During an electrical inspection for new feeders in a small industrial location, the electrical inspector noted that previously installed UF cable (sized at 1/0 AWG) is not permitted to be installed in a switchboard. While we did not install it, and there was nothing the inspector could do at that point, we wonder why that is a violation?
Section 408.19 requires all conductor insulation used in switchboards to be rated not less than the voltage applied or the voltage of conductors or busbar it may contact. Conductor insulation must also be listed and flame-retardant. See Table 310.4 for information on conductor insulation. Type UF cable is moisture- and heat-resistant but not flame-retardant. Additionally, Table 310.4 lists conductor types XHHW, THW, THHN, TW and many more as flame-retardant.
Service conductors in cinder fill
We need to install service conductors underground, and the engineer is concerned about the soil containing cinder fill. What is cinder fill? The options for wiring methods provided includes NUCC. Is that permitted? We have never used it.
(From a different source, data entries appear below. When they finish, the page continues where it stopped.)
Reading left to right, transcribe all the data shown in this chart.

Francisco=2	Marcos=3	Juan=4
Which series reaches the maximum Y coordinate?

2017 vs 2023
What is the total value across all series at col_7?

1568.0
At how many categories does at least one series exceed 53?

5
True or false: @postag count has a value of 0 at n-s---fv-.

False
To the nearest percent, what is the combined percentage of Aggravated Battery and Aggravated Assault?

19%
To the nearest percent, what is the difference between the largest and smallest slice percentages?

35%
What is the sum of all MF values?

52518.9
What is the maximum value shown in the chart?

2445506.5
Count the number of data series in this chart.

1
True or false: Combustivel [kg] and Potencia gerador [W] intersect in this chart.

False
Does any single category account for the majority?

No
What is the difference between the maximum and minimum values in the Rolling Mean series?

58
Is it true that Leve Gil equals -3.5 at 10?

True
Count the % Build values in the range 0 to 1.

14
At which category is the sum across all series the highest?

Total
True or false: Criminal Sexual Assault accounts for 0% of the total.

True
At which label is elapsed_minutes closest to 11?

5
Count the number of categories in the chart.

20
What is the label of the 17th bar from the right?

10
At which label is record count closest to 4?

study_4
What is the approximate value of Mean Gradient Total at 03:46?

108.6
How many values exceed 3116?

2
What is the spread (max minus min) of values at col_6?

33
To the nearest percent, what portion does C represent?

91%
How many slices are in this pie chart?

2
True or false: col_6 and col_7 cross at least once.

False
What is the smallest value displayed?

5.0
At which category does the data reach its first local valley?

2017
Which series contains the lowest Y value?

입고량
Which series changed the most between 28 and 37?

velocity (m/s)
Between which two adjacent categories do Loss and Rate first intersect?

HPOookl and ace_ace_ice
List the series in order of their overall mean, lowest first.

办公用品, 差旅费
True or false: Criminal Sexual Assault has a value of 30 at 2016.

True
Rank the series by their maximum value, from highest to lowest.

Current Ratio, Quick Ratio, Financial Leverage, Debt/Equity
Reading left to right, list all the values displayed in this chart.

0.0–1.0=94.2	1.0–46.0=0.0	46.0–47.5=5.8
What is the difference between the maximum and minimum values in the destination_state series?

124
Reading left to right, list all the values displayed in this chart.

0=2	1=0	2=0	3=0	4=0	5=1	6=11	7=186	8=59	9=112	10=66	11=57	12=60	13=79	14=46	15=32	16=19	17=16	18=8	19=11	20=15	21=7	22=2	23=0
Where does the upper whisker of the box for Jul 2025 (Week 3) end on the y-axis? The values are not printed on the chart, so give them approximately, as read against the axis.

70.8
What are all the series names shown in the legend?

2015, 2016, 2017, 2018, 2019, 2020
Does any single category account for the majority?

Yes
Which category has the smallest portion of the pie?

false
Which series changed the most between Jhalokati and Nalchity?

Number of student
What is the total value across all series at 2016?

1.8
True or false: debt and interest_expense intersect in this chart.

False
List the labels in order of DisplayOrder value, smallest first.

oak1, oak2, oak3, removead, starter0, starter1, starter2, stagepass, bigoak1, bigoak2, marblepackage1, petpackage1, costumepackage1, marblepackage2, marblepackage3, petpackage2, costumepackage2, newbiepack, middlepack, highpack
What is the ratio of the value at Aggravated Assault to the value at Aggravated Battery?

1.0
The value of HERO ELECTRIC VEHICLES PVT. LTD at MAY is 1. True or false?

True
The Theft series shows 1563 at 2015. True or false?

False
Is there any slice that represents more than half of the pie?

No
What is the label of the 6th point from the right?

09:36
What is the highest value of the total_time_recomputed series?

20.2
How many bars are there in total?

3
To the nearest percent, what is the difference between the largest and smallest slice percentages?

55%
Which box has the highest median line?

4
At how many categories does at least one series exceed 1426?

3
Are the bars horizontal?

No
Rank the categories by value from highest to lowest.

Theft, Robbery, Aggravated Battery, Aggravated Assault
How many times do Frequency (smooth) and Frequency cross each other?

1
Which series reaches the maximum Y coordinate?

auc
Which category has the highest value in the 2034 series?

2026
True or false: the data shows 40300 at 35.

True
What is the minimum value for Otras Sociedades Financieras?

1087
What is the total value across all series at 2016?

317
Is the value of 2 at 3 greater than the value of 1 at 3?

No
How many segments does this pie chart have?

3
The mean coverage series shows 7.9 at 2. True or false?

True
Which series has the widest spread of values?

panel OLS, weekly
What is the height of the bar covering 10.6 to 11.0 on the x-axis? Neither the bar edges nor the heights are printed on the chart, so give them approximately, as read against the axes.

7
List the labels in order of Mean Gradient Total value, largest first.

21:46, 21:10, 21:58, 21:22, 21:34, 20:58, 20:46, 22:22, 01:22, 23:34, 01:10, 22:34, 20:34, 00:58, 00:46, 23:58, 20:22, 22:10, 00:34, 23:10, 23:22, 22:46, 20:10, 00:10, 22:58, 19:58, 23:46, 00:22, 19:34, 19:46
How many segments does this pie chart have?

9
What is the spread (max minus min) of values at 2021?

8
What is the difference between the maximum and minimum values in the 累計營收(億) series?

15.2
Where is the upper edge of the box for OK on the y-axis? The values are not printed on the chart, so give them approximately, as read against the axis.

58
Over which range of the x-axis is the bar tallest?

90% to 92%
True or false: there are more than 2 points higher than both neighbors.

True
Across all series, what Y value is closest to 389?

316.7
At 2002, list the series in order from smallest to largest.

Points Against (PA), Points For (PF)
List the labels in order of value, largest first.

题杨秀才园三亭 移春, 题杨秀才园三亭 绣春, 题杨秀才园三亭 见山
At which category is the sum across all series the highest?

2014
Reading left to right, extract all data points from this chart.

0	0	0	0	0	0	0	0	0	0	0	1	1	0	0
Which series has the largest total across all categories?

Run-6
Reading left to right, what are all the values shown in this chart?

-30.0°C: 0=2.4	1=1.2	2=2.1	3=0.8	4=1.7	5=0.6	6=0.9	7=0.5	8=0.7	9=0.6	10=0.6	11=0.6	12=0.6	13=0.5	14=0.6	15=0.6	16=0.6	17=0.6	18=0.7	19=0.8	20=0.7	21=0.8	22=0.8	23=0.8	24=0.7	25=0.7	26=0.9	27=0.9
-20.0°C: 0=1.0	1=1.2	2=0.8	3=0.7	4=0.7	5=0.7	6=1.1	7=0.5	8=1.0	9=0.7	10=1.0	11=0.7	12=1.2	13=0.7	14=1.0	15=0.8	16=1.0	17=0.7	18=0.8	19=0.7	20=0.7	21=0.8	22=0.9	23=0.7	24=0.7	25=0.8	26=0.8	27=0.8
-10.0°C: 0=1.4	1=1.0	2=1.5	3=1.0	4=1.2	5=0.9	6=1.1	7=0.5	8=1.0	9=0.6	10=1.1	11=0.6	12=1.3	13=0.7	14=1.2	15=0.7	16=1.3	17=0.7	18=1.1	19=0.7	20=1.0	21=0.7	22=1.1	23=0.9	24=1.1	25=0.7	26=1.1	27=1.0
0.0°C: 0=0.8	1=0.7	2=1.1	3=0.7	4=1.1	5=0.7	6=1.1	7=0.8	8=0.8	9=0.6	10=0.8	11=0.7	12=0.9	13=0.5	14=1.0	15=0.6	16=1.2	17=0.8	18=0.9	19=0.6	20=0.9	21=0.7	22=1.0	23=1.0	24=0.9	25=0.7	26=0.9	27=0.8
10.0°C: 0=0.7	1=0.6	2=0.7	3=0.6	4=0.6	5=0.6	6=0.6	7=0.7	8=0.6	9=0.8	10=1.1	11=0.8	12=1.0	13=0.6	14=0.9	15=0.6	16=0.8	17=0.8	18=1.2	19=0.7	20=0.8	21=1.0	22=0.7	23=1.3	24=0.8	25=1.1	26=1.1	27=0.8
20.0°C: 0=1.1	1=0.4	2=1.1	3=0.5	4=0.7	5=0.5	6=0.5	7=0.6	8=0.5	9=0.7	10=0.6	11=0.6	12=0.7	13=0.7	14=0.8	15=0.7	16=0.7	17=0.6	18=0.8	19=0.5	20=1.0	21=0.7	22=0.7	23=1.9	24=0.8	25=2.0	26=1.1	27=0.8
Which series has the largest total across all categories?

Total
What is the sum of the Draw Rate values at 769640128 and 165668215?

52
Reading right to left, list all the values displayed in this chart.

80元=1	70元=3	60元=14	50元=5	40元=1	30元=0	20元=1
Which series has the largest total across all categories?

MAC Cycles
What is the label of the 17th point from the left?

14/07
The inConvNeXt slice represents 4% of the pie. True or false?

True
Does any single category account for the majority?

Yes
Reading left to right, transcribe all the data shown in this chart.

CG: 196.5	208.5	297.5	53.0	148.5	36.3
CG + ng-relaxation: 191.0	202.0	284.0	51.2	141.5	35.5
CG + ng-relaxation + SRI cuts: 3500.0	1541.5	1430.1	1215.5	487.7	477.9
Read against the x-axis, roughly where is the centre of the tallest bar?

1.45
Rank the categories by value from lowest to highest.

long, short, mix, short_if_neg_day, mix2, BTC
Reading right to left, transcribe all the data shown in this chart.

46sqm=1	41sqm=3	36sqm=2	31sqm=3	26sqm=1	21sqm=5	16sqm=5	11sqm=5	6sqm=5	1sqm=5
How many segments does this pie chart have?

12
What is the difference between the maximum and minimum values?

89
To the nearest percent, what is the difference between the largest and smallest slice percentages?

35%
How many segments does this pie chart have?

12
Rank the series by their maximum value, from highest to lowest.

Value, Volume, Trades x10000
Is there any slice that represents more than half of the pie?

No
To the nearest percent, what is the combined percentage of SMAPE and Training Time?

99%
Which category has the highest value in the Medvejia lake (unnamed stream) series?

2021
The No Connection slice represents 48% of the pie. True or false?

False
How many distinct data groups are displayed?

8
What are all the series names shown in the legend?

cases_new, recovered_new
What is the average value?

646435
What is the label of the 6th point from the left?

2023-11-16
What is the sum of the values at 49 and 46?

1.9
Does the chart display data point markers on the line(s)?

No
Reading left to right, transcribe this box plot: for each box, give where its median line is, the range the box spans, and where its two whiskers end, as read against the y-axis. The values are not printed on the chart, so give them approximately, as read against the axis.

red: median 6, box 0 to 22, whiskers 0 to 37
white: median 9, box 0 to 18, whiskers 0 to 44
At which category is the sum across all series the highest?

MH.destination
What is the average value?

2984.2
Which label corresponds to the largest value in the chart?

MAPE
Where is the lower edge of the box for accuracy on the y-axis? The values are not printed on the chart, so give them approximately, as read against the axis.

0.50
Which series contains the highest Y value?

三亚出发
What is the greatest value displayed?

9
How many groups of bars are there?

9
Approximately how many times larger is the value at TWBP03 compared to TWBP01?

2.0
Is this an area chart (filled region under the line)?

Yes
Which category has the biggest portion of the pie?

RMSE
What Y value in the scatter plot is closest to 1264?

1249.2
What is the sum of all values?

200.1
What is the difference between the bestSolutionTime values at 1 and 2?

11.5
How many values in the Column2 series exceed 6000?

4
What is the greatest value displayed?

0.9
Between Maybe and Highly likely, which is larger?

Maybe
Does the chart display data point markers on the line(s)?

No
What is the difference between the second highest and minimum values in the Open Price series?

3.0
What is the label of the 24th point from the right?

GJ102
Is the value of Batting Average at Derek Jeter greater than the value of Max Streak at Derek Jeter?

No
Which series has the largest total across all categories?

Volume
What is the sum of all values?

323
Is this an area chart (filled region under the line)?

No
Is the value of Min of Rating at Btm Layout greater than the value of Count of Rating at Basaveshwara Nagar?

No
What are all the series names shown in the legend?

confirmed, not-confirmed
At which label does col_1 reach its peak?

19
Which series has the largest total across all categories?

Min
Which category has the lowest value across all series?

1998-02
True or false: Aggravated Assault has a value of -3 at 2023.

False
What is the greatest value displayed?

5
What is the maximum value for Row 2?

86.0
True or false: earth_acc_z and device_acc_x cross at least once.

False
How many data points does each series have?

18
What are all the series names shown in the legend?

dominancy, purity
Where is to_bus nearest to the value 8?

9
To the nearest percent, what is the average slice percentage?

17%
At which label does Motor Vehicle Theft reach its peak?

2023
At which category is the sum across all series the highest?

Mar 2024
Yes. Section 230.43 contains a list of permitted wiring methods for service entrance conductors rated 1,000V or less and includes nonmetallic underground conduit with conductors (NUCC). Section 354.10 permits NUCC to be installed in cinder fill. It must be noted that, in general, Section 354.12 prohibits NUCC from being installed in a building. An exception permits the conductor—or the cable portion of the assembly, where suitable—to extend within a building for termination purposes. I suggest that you discuss “suitability” with the AHJ before the installation of NUCC. Cinder fill is a byproduct of coal-burning furnaces used as backfill and will destroy metal raceways unless approved corrosion protection is provided.